#### Study text:
....................
Wednesday, August 28, 2013

Not "Just" a Sub

Here we are, at the start of another school year, and I'm facing the same question I do every year: "So, have you found a job yet, or are you still subbing?"

It's a reasonable question, I suppose, but after hearing it more times than I can count, it feels a lot different.  It feels more like, "Are you successful yet??"

And that is the heart of what I struggle with most about my current profession.  Both within the teaching realm, and without, substitute teaching is often thought of as the lesser position.  "Have you found a job yet, or are you still subbing?" Because we know subbing isn't a real job.

And if I'm being honest, I've felt that way before.  When I started out as a licensed teacher in the Fall of 2006, subbing was decidedly NOT what I wanted to do.  I was pretty much convinced that I'd graduate, get a job and then I'd be set!  In 2006, the teaching profession hadn't experienced the decline in jobs and resources that it did just a few years later.  There were teaching jobs to be found!  And I was pretty convinced I would get one.  After all, I wanted to return to my small hometown.  I knew the schools (I'd volunteered in them), I knew the entire interview committee.  They all knew my parents - respected teachers who had worked in the district for 30 years each.  It was a given that they would give me one of the 4 open positions I applied for.  A given.

Except it wasn't.  They chose other applicants and I was devastated.  But it was OK, I'd sub for the year, and then they'd really know me and I'd get hired the next year.  I didn't love subbing, but I survived.  Occasionally enjoyed it, but was so ready to be done!  I applied for jobs again, interviewed again, with people I not only knew, but had worked with as a sub.  This time I was IN!

But then came the crushing blow that I was not.  Again.

So I weighed my options and decided that I didn't want to limit myself to this small district that seemed set in their decision to not give me a chance.  I moved to Salem - a district with no fewer than 45 elementary schools.  And I subbed again.  I went all over town to nearly every school in town.  I started to get to know people, but then came the budget cuts, and there were no jobs to be found.

And so for the next few years I subbed, and applied to whatever jobs that appeared, but didn't get called to interview for any.

Things have started to turn around slowly for schools, and jobs are becoming available again.  I've applied to some, but have found myself not nearly as disappointed to be turned down.
....................
#### Tasks to perform:
[1] From the post about substitute teaching, extract the passage starting at "So I weighed" and ending at "be turned down.".
[2] In the substitute teaching post, how many elementary schools does the Salem district have?
[3] Continue the substitute teaching post from its final sentence.
The data that comes next has no connection to the post about substitute teaching.

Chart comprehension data
....................
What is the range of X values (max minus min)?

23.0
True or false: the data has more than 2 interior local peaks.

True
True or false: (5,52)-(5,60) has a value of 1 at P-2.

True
....................
#### Exercise results:
[1]
So I weighed my options and decided that I didn't want to limit myself to this small district that seemed set in their decision to not give me a chance.  I moved to Salem - a district with no fewer than 45 elementary schools.  And I subbed again.  I went all over town to nearly every school in town.  I started to get to know people, but then came the budget cuts, and there were no jobs to be found.

And so for the next few years I subbed, and applied to whatever jobs that appeared, but didn't get called to interview for any.

Things have started to turn around slowly for schools, and jobs are becoming available again.  I've applied to some, but have found myself not nearly as disappointed to be turned down.

[2] No fewer than 45.

[3]
Why?

A question that has plagued me for the past year.

Why am I relived?  Do I WANT to still be subbing?  Do I?

But if I do want to sub, what does that say about me?  Do I have no ambition?  Am I not capable?  Because as I've heard the question so many times - "Have you found a job yet, or are you still subbing? - I've let the thought creep in - subbing is not as important.  It is not as valid.  It is not a "real job".

How can I admit to having this fake, illegitimate teaching job?  How can I admit to choosing it?

But you see, those thoughts are wrong!  And I know it.

Subbing is one of the hardest things I've ever done.  I walk into a classroom everyday not knowing what lessons I'll be teaching, not knowing what duties will be expected of me, not knowing what students await.  I sometimes have as little as 5 minutes to read a teacher's lesson plans and make sure I know where everything is and how to teach it - if I 'm lucky enough to have plans at all!  How's that for terrifying? Here are 30 students whose names you don't know, and you don't know what they've already done, and you don't know when they have P.E. or lunch and good luck keeping them engaged for the next 6.5 hours!  Sometimes, students are hostile.  Sometimes they are just loud!  Sometimes, they don't understand the task they are supposed to be doing and you end up teaching something else entirely.  I have to fake confidence, because if they sense that I'm not in control, it's all over.  I have to learn 30 names in a couple hours.  I have to make sure the students learn what they're supposed to, make sure they arrive to places on time, keep them under control, and solve any number of emotional, relational problems that happen, and sometimes, I've never met these kids before.

Subbing is hard.  It is not a lesser job.  It not something I should feel embarrassed about.  And I've finally realized that.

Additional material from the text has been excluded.